Secondo il sostituto procuratore Vito Valerio, gli otto imputati avrebbero imposto “condizioni contrattuali sempre complessivamente sbilanciate in favore dell’istituto di credito” che, invece, avrebbe dovuto prospettare alla società cliente altri prodotti finanziari “meno rischiosi e più propriamente utilizzati dalle imprese per la copertura del rischio collegato all’oscillazione dei tassi”
Spacciavano i derivati swap per prodotti assicurativi che sarebbero serviti a coprire il rischio di impresa collegato all’oscillazione dei tassi di interesse sui mutui e i finanziamenti a breve termine. Per la Procura di Catanzaro è truffa aggravata e con quest’accusa è stata disposta la citazione diretta per tre direttori del Banco di Napoli e cinque funzionari della filiale di Catanzaro accusati di aver raggirato i titolari della società Max Motor Srl, vendendogli prodotti finanziari speculativi, i derivati di tipo IRS appunto, omettendo di indicare la concreta natura di questi contratti.
Tra qualche settimana inizierà il processo per Salvatore Improta, Auro Brandi e Domenico Ciavoliello (i tre direttori che si sono succeduti nella filiale di Catanzaro dal 2003 al 2008), Valentina Pugliese, Salvatore D’Augello, Carmelo Mazzocca, Domenico Ferraro Pelle e Roberto Laganà. Questi ultimi, tutti funzionari dell’istituto bancario del gruppo Intesa Sanpaolo, hanno “consigliato, incentivato, promosso ed effettuato la vendita dei derivati in violazione delle norme e delle prassi bancarie”. Il tutto “avallato, consentito, o comunque non impedito”, dai direttori Improta, Brandi e Ciavoliello.

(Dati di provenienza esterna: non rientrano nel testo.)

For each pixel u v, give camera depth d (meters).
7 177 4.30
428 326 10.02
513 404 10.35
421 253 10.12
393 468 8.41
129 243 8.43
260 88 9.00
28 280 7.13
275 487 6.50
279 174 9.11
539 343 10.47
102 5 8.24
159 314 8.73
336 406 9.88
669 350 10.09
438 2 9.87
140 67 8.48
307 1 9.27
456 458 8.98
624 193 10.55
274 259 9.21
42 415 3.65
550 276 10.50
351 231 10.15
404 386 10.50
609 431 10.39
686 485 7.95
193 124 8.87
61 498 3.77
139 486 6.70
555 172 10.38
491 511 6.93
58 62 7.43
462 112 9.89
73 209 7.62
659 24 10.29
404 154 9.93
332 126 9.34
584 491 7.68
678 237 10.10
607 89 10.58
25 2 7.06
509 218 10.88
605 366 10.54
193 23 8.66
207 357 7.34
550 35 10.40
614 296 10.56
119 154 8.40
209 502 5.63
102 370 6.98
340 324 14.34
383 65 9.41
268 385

Secondo il sostituto procuratore Vito Valerio, infatti, gli otto imputati per truffa aggravata avrebbero imposto “condizioni contrattuali sempre complessivamente sbilanciate in favore dell’istituto di credito” che, invece, avrebbe dovuto prospettare alla società cliente altri prodotti finanziari “meno rischiosi e più propriamente utilizzati dalle imprese per la copertura del rischio collegato all’oscillazione dei tassi interesse sui mutui e i finanziamenti a breve termine”.
Se ciò fosse avvenuto, gli utili per il gruppo bancario sarebbero stati inferiori e gli imputati non avrebbero procurato quello che la Procura, guidata dal magistrato Nicola Gratteri, definisce un “ingiusto profitto” sia sotto il profilo patrimoniale (la Max Motor Srl si è vista addebitare oltre 364mila euro sul suo conto corrente, ndr) sia sotto il profilo non patrimoniale perché il Banco di Napoli così facendo ha ampliato il suo portafoglio clienti.
Con “artifici e raggiri”, infatti, direttori e funzionari di banca avrebbero fatto sottoscrivere a Gregorio Viscomi, uno dei soci della Max Motor Srl”, non solo “un nozionale complessivo per 6 milioni di euro”, ma anche la dichiarazione “di essere operatore qualificato”. “In difetto di un consenso realmente informato – è scritto nel capo di imputazione – e quindi artatamente indotti a confidare nell’utilità e convenzienza delle operazioni”, Viscomi e la sua socia Stefania Tallarico hanno così sottoscritto sei contratti che hanno portato la loro azienda a un esposizione di oltre mezzo milione di euro.
La prima udienza del processo è stata già fissata per il 10 aprile e gli avvocati Arturo Bova, Antonio Lomonaco e Giuseppe Fonte, che assistono le parti offese, hanno presentato una denuncia anche per l’ipotesi di reato di usura bancaria.